Comment les États-Unis sous-estiment des milliers de décès dus à la chaleur chaque année : NPR
Debbie Willson tient son smartphone, qui affiche une photo de son fils, Adam Willson, décédé à l'âge de 27 ans en 2024. Adam porte un T-shirt sur lequel est écrit : "Jason vit," avec une image du personnage du film d'horreur Jason tenant une hache au-dessus de sa tête.

La chaleur tue chaque année des milliers d’Américains de plus que ne le suggèrent les données officielles, et le système de santé américain a du mal à documenter son rôle souvent silencieux.

Debbie Willson est parfaitement consciente de la façon dont un décès peut passer entre les mailles du filet.

Debbie et son fils, Adam Willson, vivaient dans un quartier brûlé par le soleil de Tucson, en Arizona. Ils sont tous deux nés avec une maladie génétique appelée syndrome de DiGeorge, qui leur a causé des problèmes cardiaques. Adam souffrait également de paralysie cérébrale et de certains retards de développement, alors Debbie s’est occupée de lui à plein temps, même après qu’il soit devenu adulte.

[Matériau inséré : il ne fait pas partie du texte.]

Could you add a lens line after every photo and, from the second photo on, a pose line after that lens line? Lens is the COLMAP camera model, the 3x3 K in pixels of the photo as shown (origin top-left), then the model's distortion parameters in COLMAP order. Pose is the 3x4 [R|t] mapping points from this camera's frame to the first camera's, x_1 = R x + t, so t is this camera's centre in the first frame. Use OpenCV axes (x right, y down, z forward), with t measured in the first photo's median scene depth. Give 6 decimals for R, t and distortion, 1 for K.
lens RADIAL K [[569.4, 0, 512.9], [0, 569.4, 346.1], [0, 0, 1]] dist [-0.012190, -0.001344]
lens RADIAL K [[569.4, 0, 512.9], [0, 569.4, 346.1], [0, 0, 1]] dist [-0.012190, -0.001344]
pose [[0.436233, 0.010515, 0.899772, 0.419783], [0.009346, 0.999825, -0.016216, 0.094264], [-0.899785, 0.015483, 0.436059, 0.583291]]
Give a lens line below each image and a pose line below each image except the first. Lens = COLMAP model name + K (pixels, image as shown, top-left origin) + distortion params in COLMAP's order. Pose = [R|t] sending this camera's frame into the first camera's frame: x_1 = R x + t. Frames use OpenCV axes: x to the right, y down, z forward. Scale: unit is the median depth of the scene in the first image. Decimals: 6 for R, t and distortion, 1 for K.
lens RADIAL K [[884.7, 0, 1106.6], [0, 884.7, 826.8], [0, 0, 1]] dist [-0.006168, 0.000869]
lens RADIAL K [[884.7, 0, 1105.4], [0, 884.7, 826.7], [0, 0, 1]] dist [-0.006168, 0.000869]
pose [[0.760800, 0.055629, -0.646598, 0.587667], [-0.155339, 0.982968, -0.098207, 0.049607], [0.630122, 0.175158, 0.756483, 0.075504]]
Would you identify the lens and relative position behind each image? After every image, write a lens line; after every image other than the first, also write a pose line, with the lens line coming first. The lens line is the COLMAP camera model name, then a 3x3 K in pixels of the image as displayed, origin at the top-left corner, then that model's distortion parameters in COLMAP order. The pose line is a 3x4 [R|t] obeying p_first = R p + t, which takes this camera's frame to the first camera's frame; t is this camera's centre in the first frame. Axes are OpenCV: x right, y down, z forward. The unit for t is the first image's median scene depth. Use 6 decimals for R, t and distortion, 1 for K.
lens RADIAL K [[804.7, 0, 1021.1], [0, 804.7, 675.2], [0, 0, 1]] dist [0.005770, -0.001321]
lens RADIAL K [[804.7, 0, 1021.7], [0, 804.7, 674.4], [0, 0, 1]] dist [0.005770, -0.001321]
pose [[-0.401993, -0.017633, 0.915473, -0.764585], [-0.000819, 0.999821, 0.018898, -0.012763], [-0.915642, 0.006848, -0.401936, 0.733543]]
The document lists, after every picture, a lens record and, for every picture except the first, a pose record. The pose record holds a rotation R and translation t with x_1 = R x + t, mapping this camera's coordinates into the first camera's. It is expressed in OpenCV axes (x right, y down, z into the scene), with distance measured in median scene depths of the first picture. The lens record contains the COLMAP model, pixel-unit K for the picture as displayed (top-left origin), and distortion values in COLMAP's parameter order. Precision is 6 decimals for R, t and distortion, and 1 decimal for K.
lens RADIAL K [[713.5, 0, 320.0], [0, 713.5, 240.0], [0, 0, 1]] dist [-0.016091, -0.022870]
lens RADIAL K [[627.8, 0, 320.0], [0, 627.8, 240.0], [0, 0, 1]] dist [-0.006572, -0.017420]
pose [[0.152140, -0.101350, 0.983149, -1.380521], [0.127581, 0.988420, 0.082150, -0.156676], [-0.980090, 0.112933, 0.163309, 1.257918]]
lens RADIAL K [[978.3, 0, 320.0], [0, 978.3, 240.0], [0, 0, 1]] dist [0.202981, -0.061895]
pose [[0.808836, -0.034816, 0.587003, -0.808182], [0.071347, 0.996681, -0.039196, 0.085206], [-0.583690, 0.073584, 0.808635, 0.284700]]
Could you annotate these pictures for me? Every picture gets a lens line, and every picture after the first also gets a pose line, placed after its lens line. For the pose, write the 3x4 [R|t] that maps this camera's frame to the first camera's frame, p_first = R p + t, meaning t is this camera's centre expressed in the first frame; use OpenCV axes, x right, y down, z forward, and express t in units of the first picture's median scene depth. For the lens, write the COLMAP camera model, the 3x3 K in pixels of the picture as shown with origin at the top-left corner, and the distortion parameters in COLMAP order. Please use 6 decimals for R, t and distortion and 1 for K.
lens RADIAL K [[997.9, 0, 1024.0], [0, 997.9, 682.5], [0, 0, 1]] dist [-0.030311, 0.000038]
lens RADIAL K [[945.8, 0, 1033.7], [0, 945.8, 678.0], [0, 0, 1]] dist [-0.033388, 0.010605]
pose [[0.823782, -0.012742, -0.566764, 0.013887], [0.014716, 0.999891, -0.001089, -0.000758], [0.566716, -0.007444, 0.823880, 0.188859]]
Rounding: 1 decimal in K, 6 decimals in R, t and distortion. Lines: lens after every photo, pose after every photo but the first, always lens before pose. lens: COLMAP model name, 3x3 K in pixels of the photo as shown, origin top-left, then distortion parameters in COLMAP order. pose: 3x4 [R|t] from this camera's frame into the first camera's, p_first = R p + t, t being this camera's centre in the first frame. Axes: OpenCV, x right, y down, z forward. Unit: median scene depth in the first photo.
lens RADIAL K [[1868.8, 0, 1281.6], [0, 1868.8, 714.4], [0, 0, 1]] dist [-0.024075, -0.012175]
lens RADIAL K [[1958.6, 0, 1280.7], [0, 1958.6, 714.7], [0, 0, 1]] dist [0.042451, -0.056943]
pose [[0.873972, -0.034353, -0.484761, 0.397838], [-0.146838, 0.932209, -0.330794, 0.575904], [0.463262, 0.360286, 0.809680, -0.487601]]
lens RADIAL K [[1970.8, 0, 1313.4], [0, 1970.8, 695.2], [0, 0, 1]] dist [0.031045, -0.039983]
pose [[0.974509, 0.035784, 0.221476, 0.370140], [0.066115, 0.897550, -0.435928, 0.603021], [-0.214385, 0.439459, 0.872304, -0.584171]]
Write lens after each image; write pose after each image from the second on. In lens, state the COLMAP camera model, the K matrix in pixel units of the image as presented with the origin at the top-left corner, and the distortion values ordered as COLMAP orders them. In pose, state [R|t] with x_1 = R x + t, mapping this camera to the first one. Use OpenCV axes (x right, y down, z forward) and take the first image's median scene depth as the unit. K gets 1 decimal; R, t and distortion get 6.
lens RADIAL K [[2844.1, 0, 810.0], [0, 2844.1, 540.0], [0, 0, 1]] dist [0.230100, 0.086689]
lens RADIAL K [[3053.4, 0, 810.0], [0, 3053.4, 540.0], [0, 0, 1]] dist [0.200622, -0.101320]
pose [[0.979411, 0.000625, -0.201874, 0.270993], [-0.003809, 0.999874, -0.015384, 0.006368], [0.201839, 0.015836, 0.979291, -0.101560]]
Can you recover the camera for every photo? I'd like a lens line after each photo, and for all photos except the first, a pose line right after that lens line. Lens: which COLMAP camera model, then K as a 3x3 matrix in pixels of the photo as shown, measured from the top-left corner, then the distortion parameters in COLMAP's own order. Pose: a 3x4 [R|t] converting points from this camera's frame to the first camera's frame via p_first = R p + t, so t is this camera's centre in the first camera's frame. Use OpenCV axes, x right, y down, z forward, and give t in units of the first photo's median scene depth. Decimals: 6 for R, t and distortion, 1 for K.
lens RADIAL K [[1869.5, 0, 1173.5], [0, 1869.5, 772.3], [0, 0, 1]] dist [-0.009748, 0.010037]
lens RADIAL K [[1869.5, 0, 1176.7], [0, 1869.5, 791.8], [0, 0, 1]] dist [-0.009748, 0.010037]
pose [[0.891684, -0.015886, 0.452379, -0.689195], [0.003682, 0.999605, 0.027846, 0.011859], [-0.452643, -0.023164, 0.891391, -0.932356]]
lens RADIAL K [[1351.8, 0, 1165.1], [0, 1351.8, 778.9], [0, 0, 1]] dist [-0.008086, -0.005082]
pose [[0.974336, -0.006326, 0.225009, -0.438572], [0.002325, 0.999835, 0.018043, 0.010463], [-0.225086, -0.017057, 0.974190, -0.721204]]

Malgré ces défis, Adam s’épanouissait alors qu’il atteignait la fin de la vingtaine, dit Debbie. Il était obsédé par les films, en particulier les films d’horreur.

« Freddy, Jason, Michael, Chucky, toutes ces horreurs », dit-elle en riant : il les aimait. « Je les ai tolérés. »

Il travaillait dans une salle de cinéma locale et lui montra un scénario d’horreur qu’il avait écrit pendant son temps libre. Il cherchait des programmes de cinéma auxquels postuler.

Le syndrome de DiGeorge a également rendu Adam et Debbie très sensibles à la chaleur. Une exposition excessive à la chaleur pourrait déclencher des convulsions et mettre à rude épreuve leur cœur déjà stressé. Les jours très chauds, même sortir dehors serait trop difficile pour eux deux, dit Debbie, alors ils se retiraient dans leur maison en espérant que la glacière des marais pourrait les garder à l’aise.

Debbie Willson porte un T-shirt foncé et des lunettes.

Mais dans le sud de l’Arizona, la chaleur est inévitable. Cela est d’autant plus vrai que le changement climatique entraîne une hausse des températures.

Entre les années 1950 et 1970, Tucson pouvait s’attendre à moins d’une journée au-dessus de 110 degrés chaque année. Au cours de cette décennie, cette moyenne était passée à neuf jours par an et a atteint 18 en une seule année.

Le nombre annuel de jours extrêmement chauds dans la ville – des jours dont les températures maximales sont supérieures à 95 % des températures de 1991 à 2020 – a augmenté de près d’un mois entier depuis 1970.